-------- Listed entries --------

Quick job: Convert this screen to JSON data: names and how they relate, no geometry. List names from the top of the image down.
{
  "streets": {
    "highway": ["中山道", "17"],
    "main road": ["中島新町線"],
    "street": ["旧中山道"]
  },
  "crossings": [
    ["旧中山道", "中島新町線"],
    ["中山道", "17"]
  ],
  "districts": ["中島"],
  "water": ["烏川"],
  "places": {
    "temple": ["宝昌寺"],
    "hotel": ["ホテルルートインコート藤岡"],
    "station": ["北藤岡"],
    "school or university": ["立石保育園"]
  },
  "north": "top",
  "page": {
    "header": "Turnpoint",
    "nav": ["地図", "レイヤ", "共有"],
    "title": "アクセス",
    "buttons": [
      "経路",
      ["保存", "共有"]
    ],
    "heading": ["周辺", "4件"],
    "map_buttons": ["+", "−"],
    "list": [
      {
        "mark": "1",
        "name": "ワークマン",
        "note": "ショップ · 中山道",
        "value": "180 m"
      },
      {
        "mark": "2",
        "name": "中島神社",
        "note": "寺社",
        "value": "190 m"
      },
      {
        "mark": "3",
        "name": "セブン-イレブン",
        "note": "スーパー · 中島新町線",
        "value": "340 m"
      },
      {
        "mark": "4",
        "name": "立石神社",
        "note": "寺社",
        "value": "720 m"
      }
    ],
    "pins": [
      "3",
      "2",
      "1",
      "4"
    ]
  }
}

--------

Task statement
Go through the entries above and reproduce each one exactly.

Problem solution
Quick job: Convert this screen to JSON data: names and how they relate, no geometry. List names from the top of the image down.
{
  "streets": {
    "highway": ["中山道", "17"],
    "main road": ["中島新町線"],
    "street": ["旧中山道"]
  },
  "crossings": [
    ["旧中山道", "中島新町線"],
    ["中山道", "17"]
  ],
  "districts": ["中島"],
  "water": ["烏川"],
  "places": {
    "temple": ["宝昌寺"],
    "hotel": ["ホテルルートインコート藤岡"],
    "station": ["北藤岡"],
    "school or university": ["立石保育園"]
  },
  "north": "top",
  "page": {
    "header": "Turnpoint",
    "nav": ["地図", "レイヤ", "共有"],
    "title": "アクセス",
    "buttons": [
      "経路",
      ["保存", "共有"]
    ],
    "heading": ["周辺", "4件"],
    "map_buttons": ["+", "−"],
    "list": [
      {
        "mark": "1",
        "name": "ワークマン",
        "note": "ショップ · 中山道",
        "value": "180 m"
      },
      {
        "mark": "2",
        "name": "中島神社",
        "note": "寺社",
        "value": "190 m"
      },
      {
        "mark": "3",
        "name": "セブン-イレブン",
        "note": "スーパー · 中島新町線",
        "value": "340 m"
      },
      {
        "mark": "4",
        "name": "立石神社",
        "note": "寺社",
        "value": "720 m"
      }
    ],
    "pins": [
      "3",
      "2",
      "1",
      "4"
    ]
  }
}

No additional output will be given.